The script for Lisandro Alsonso’s latest film Jauja is reportedly only 20 pages long. Though I haven’t actually read it, that short length wouldn’t surprise me after last night’s NYFF screening. Starring Viggo Mortensen as a Danish military man stranded in a nameless South American desert, Jauja certainly isn’t your typical Main Slate festival offering. If anything, the film walks the tightrope between historical epic and surreal experiment, providing plenty of opportunity for reflection along the way. Unfortunately, the fact that the spaces in which we might take time for reflection vastly outweigh the moments that actually demand interpretation proves to be Jauja‘s downfall.
The film opens with a beautiful shot of Viggo’s Captain Dinesen sitting with his daughter, Ingeborg, and right away we get a taste of Alonso’s directorial style without so much as a hint of what may betide these characters. Mortensen, the only recognizable face in Jauja (or in any of Alonso’s films), is facing away from the camera for the entirety of the motionless opening shot. That’s essentially Jauja in a nutshell: the landscape, the framing, the aesthetic, the emotion generated by the imagery alone – all of this is much more important than the actors, or the characters they play, or the “plot” they partake in.

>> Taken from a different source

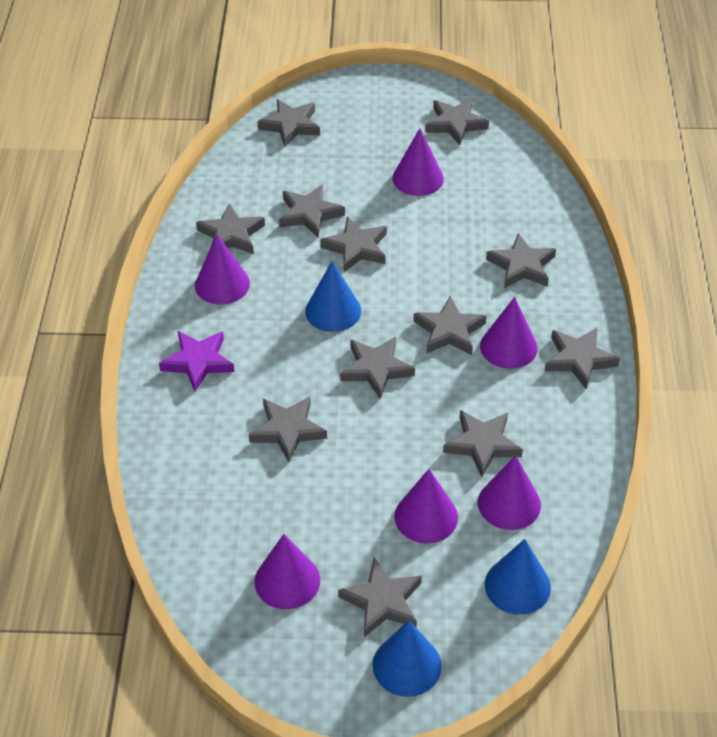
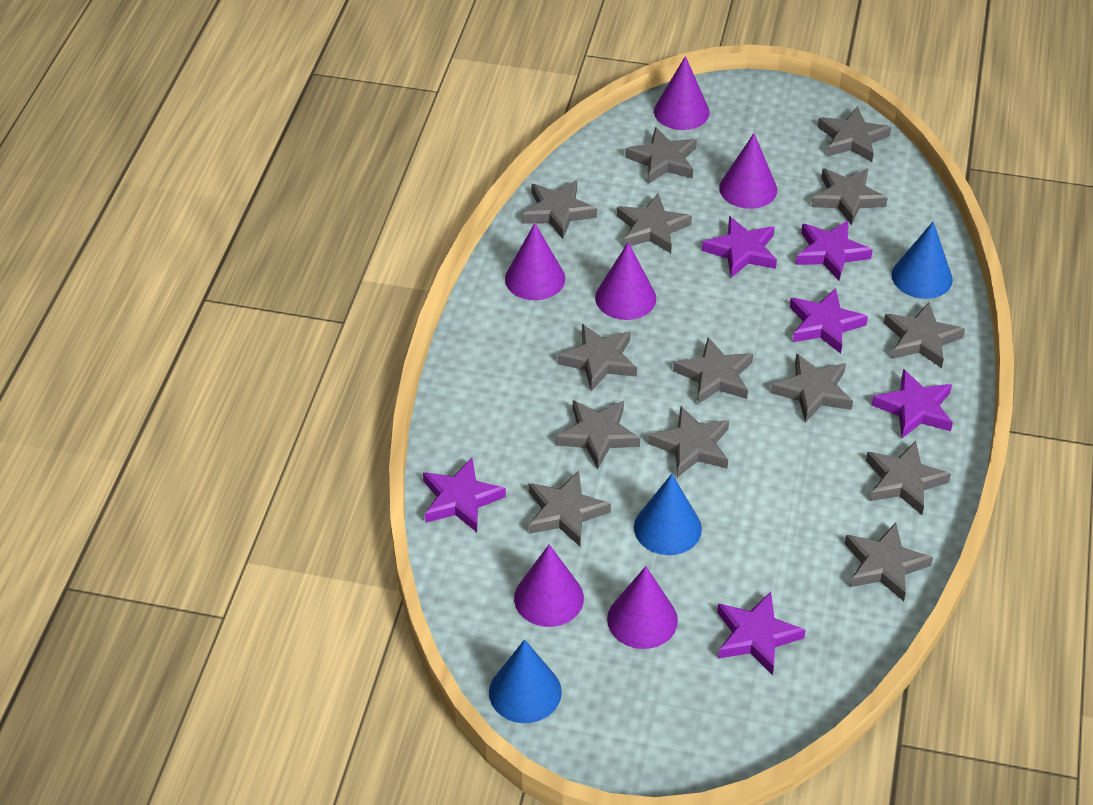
grey star: [196,203,265,254] [249,397,327,462] [257,99,320,147] [279,184,345,237] [320,217,387,272] [338,558,422,637] [340,337,415,399] [413,296,487,355] [425,98,489,146] [443,410,523,477] [486,233,556,288] [545,328,620,390] = 12 -> [522,180,597,239] [529,471,611,546] [556,400,640,469] [557,324,637,391] [617,194,692,253] [625,127,697,184] [648,406,729,478] [673,337,753,404] [771,353,853,423] [811,169,888,226] [818,106,891,162] [845,523,933,601] [866,441,951,515] [884,302,965,368] = 14
purple star: [159,331,235,391] = 1 -> [423,458,506,532] [702,216,777,278] [717,592,806,675] [789,288,868,354] [796,220,873,281] [872,369,953,438] = 6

And make no mistake: Jauja, visually, is stunning. Every shot is carefully composed and lit, and the locations chosen provide Alonso’s camera with enough lush detail for consumption. Many shots seem to stretch on forever, and where most directors would probably work to keep the foreground characters in focus by blurring the backdrop, the reverse is true here. Rocks and clouds and figures far in the distance are as clear as the whiskers on Viggo’s face. Jauja‘s color palate is equally agreeable, and the blue dresses and bright red pants are captured beautifully aside the damp mossy terrain that makes up so much of the film. In this sense, we should admit, the narrative matters less and less.